L'homme dit, à mi-voix, comme s'excusant devant l'expression figée d'Angélique :
– Fallait parer au plus pressé. Plus tard on le conduira à la chapelle du Plessis avec les honneurs. Mais la chapelle, elle a brûlé...
– Écoutez, dit Angélique. Écoutez-moi...
Sa voix éteinte s'affirma tout à coup, s'éleva jusqu'à devenir passionnée :
– Écoutez, paysans, cria-t-elle... Écoutez... Les soldats ont tué le dernier des Plessis-Bellière... l'héritier du domaine. La race est morte... La race est perdue !... Ils l'ont tué. Ils ont tué votre maître. Vous n'avez plus de maître... C'est fini... fini à jamais... Il n'y a plus de seigneurs du Plessis... La lignée s'est éteinte...
Les paysans poussèrent un cri dolent et douloureux, et les sanglots des femmes redoublèrent.

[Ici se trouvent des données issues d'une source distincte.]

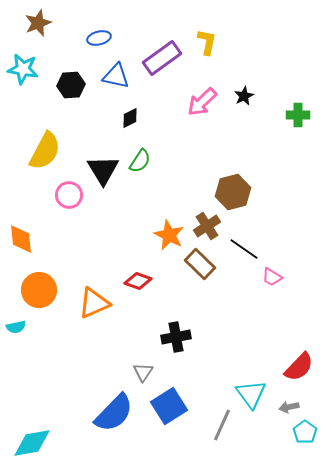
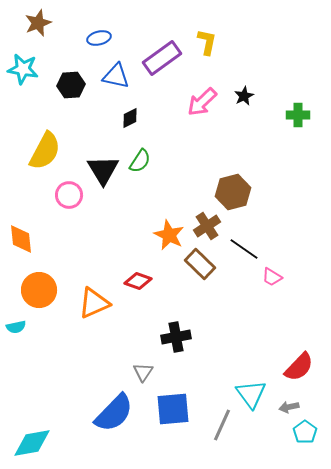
blue square: moved 4 px right, 3 px down; rotated 27 degrees clockwise
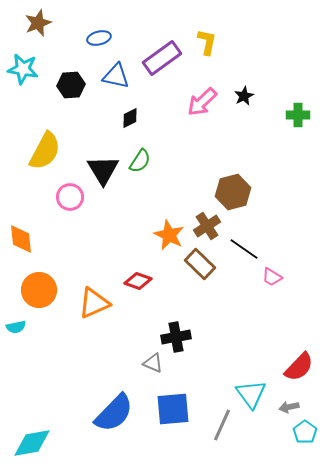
pink circle: moved 1 px right, 2 px down
gray triangle: moved 10 px right, 9 px up; rotated 40 degrees counterclockwise
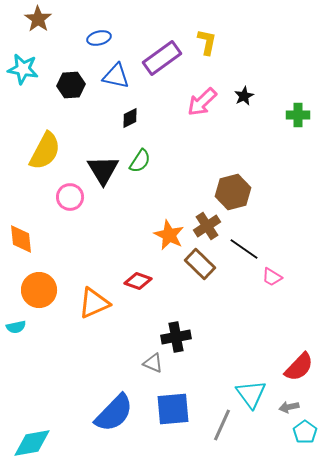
brown star: moved 4 px up; rotated 16 degrees counterclockwise
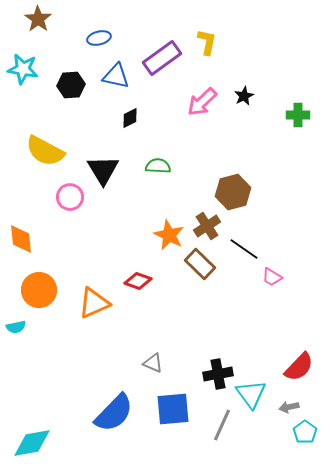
yellow semicircle: rotated 90 degrees clockwise
green semicircle: moved 18 px right, 5 px down; rotated 120 degrees counterclockwise
black cross: moved 42 px right, 37 px down
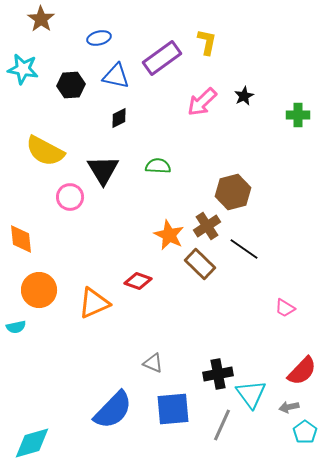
brown star: moved 3 px right
black diamond: moved 11 px left
pink trapezoid: moved 13 px right, 31 px down
red semicircle: moved 3 px right, 4 px down
blue semicircle: moved 1 px left, 3 px up
cyan diamond: rotated 6 degrees counterclockwise
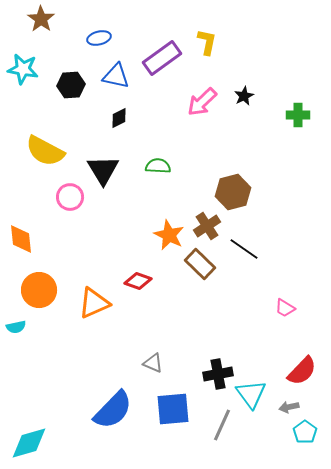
cyan diamond: moved 3 px left
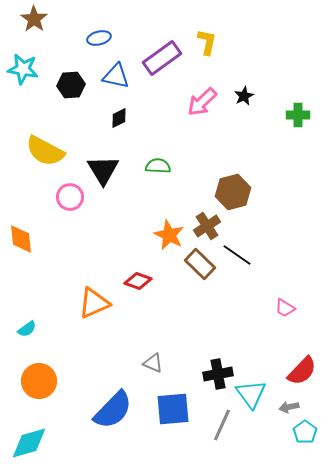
brown star: moved 7 px left
black line: moved 7 px left, 6 px down
orange circle: moved 91 px down
cyan semicircle: moved 11 px right, 2 px down; rotated 24 degrees counterclockwise
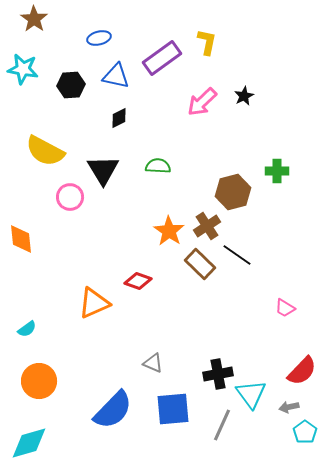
green cross: moved 21 px left, 56 px down
orange star: moved 4 px up; rotated 8 degrees clockwise
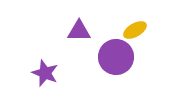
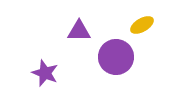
yellow ellipse: moved 7 px right, 5 px up
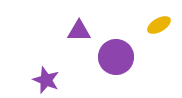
yellow ellipse: moved 17 px right
purple star: moved 1 px right, 7 px down
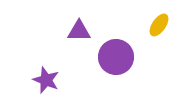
yellow ellipse: rotated 25 degrees counterclockwise
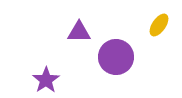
purple triangle: moved 1 px down
purple star: rotated 16 degrees clockwise
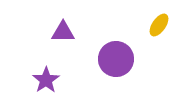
purple triangle: moved 16 px left
purple circle: moved 2 px down
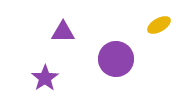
yellow ellipse: rotated 25 degrees clockwise
purple star: moved 1 px left, 2 px up
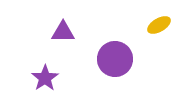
purple circle: moved 1 px left
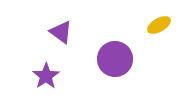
purple triangle: moved 2 px left; rotated 35 degrees clockwise
purple star: moved 1 px right, 2 px up
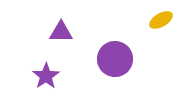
yellow ellipse: moved 2 px right, 5 px up
purple triangle: rotated 35 degrees counterclockwise
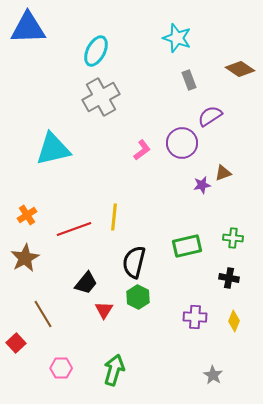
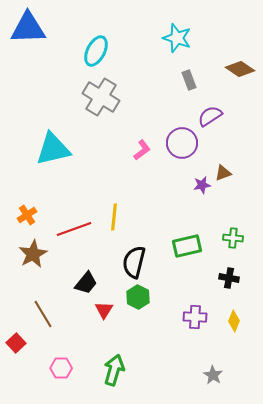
gray cross: rotated 30 degrees counterclockwise
brown star: moved 8 px right, 4 px up
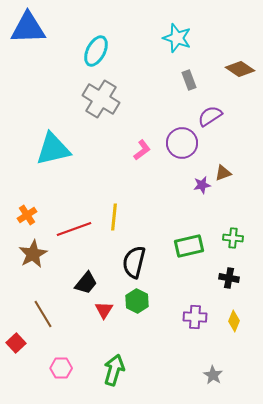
gray cross: moved 2 px down
green rectangle: moved 2 px right
green hexagon: moved 1 px left, 4 px down
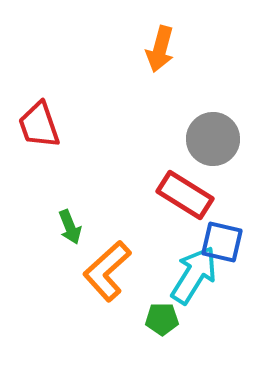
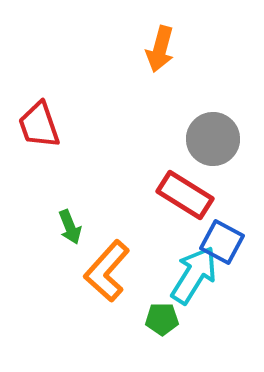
blue square: rotated 15 degrees clockwise
orange L-shape: rotated 6 degrees counterclockwise
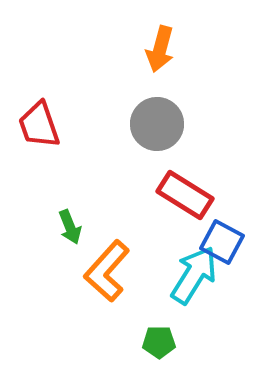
gray circle: moved 56 px left, 15 px up
green pentagon: moved 3 px left, 23 px down
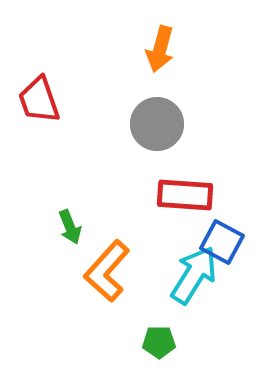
red trapezoid: moved 25 px up
red rectangle: rotated 28 degrees counterclockwise
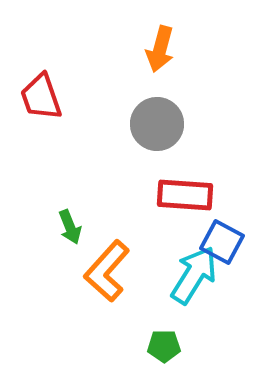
red trapezoid: moved 2 px right, 3 px up
green pentagon: moved 5 px right, 4 px down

– Ce sont les soldats du Roi qui ont commis ce crime. La troupe qu'on paye à malmener les gens des provinces, à ravager vos récoltes... Des picoreurs, des bons à rien, qui ne savent que pendre et déshonorer... Des étrangers qui mangent notre pain et tuent nos enfants... Laisserez-vous leurs crimes impunis ?... C'en est assez des brigands qui nous tiennent à leur merci, au nom du Roi. Le Roi lui-même les ferait pendre. Mais, nous nous en chargerons... Paysans, vous ne les laisserez pas sortir du pays, n'est-ce pas ?... Il faut prendre vos armes... il faut partir à leur recherche... Et venger votre petit seigneur…

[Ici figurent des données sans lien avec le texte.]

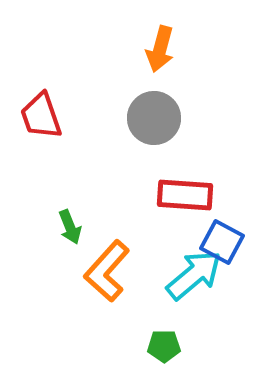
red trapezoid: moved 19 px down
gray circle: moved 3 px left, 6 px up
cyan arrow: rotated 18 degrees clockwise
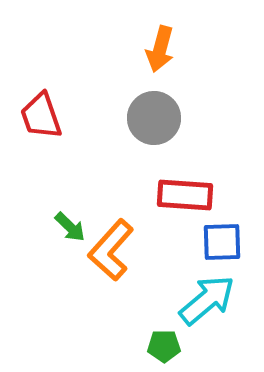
green arrow: rotated 24 degrees counterclockwise
blue square: rotated 30 degrees counterclockwise
orange L-shape: moved 4 px right, 21 px up
cyan arrow: moved 13 px right, 25 px down
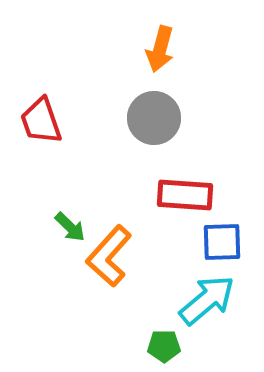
red trapezoid: moved 5 px down
orange L-shape: moved 2 px left, 6 px down
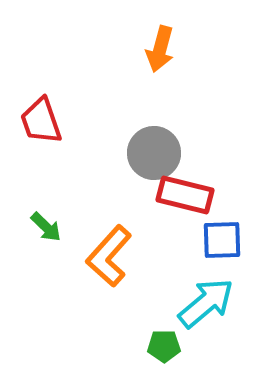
gray circle: moved 35 px down
red rectangle: rotated 10 degrees clockwise
green arrow: moved 24 px left
blue square: moved 2 px up
cyan arrow: moved 1 px left, 3 px down
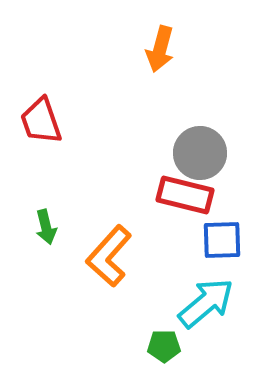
gray circle: moved 46 px right
green arrow: rotated 32 degrees clockwise
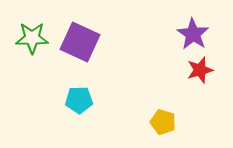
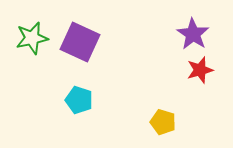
green star: rotated 12 degrees counterclockwise
cyan pentagon: rotated 20 degrees clockwise
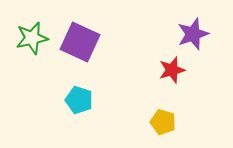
purple star: rotated 20 degrees clockwise
red star: moved 28 px left
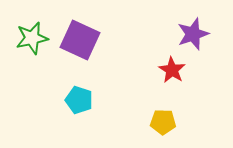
purple square: moved 2 px up
red star: rotated 24 degrees counterclockwise
yellow pentagon: rotated 15 degrees counterclockwise
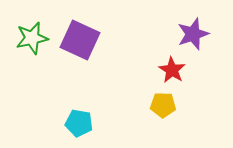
cyan pentagon: moved 23 px down; rotated 8 degrees counterclockwise
yellow pentagon: moved 17 px up
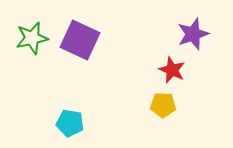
red star: rotated 8 degrees counterclockwise
cyan pentagon: moved 9 px left
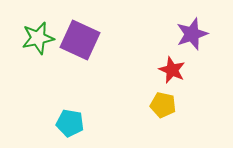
purple star: moved 1 px left
green star: moved 6 px right
yellow pentagon: rotated 10 degrees clockwise
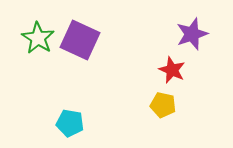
green star: rotated 28 degrees counterclockwise
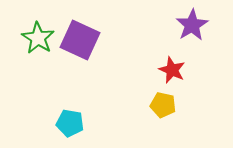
purple star: moved 9 px up; rotated 12 degrees counterclockwise
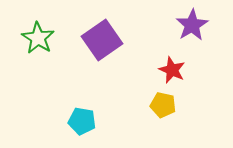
purple square: moved 22 px right; rotated 30 degrees clockwise
cyan pentagon: moved 12 px right, 2 px up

Tout le jour, ils suivirent les dragons de Montadour. Les traces du passage de la troupe leur étaient facilement perceptibles et, vers la fin du jour, ils se sentirent envahis d'une sorte de joie âpre lorsqu'ils comprirent que les soudards n'avaient pu franchir la rivière et qu'ils se repliaient à nouveau vers l'intérieur. Se savaient-ils poursuivis ? Non, sans doute. Mais ils avaient rencontré des villages déserts et ce pays, devenu silencieux, enveloppé du mystère de ses arbres, commençait à les hanter.